Speaking of men, Toussaint was a real bad ass. Yeah, he had leprosy, but he wasn’t just your average punk-ass leper. No, no, no, my friend; Toussaint was chief of the lepers on the Island of Chacachacare , which was, in case you can’t figure it out, a leper colony! How bad ass is that? He basically had an army of disfigured ghouls ready to do his bidding. He even had some dogs up in that bitch. Aside from the whole leprosy thing, it was a real bad ass man pad.
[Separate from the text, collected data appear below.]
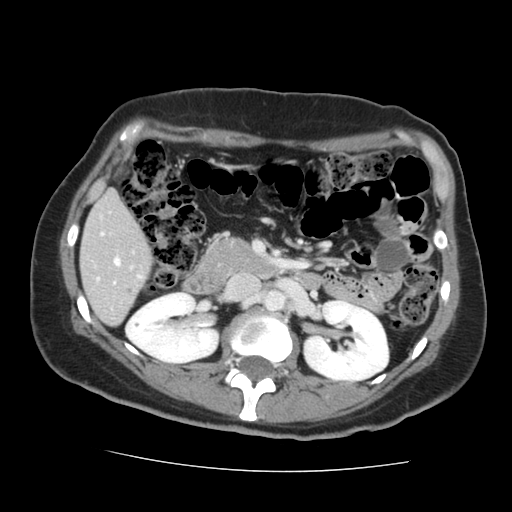
Contrast-enhanced abdominal CT, one axial slice; slice 65 of 144 in the series (ordered by position); 120 kVp; intravenous contrast given; soft-tissue window (W 400 / L 40 HU); 2.5 mm slice thickness; 512 × 512 image matrix, field of view 333 × 333 mm. Case-level facts recorded for this patient, not image findings: patient: male, age 58 years at operation; diagnosis: colorectal cancer liver metastases, imaged before liver resection; multiple liver metastases: no; largest metastasis: 2.8 cm; chemotherapy before resection: yes.
Annotated regions visible in this slice (expert manual segmentation):
- liver: bounding box (x1, y1, x2, y2) in pixels: (81, 193, 150, 325)
- planned liver remnant (the part of the liver to remain after resection): (81, 193, 150, 325)
- portal vein (with intrahepatic branches): (97, 233, 119, 284)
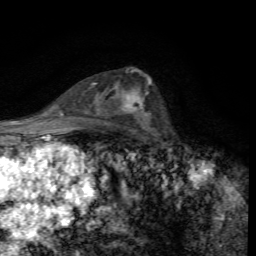
Breast MRI, one axial slice; slice 39 of 72 in the series (ordered by position); cropped to one breast; dynamic contrast-enhanced series, time point 2 of 7 at this slice position (early post-contrast); 1.5 T; TE 4.4 ms, TR 8.9 ms; 2.2 mm slice thickness; 256 × 256 image matrix, field of view 160 × 160 mm. Female patient.
Outlined on this slice (semi-automatically segmented with operator editing):
- enhancing-tissue mask used for the functional tumour volume (all voxels passing the contrast-enhancement thresholds inside the analysis volume; usually the tumour): box from (x=125, y=80) to (x=151, y=116) px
But this was just his base of operations. When he wasn’t busy smoking cigars on his sun-drenched island paradise, or getting drunk on rum, he and his boys used to pull all sorts of gangster shit, like smuggling, or sneaking over to the mainland and stealing boats. Did the people on the mainland know who was stealing the boats? Probably. But who the hell is going to go over to a leper colony to get their boat back? If a leper steals my shit, he can go ahead and keep it. Luckily, I don’t write under my real name, because now that I put that out there, I bet there are a ton of lepers wanting to steal my shit. Not gonna happen, assholes.

But back to Toussaint. In the film, Papillon (as played by Steve McQueen) shows up looking for help after escaping from a nearby penal colony. But nobody, not even Steve McQueen, walks into Toussaint’s house without showing respect. In fact, it’s standard procedure to kill outsiders who show up in order not to jeopardize the thieving and smuggling. So when Papillon comes to town, he’s gotta pay the piper. He does so by taking a puff off of Toussaint’s cigar. This impresses Toussaint, who unbeknownst to Papillon, is not contagious. If you’ve ever wanted to see Steve McQueen look like he’s going to shit his pants, this is the scene to watch.

In the end, Toussaint and his lepers decide to take pity on the escaped prisoners, and provide them with supplies. They even pass the hat and round up some money for the men. Toussaint tells Papillon to go ahead and take it, since they are just going to blow the money on gambling and paying to bring in female lepers from another colony. That’s right! Even though Toussaint and his boys are horribly disfigured, they still know how to have a good time. Jesus, in high school I was worried about a few pimples. But Toussaint doesn’t even let a few thousand boils on his face stop him from getting laid.

In closing, despite of his disease, Toussaint manages to become the leader of his own island, which he uses as a base of operations for smuggling in order to fund is appetite for gambling and whores. Oh, and he scares the shit out of Steve McQueen. Is there any question that he’s the toughest leper in cinema history?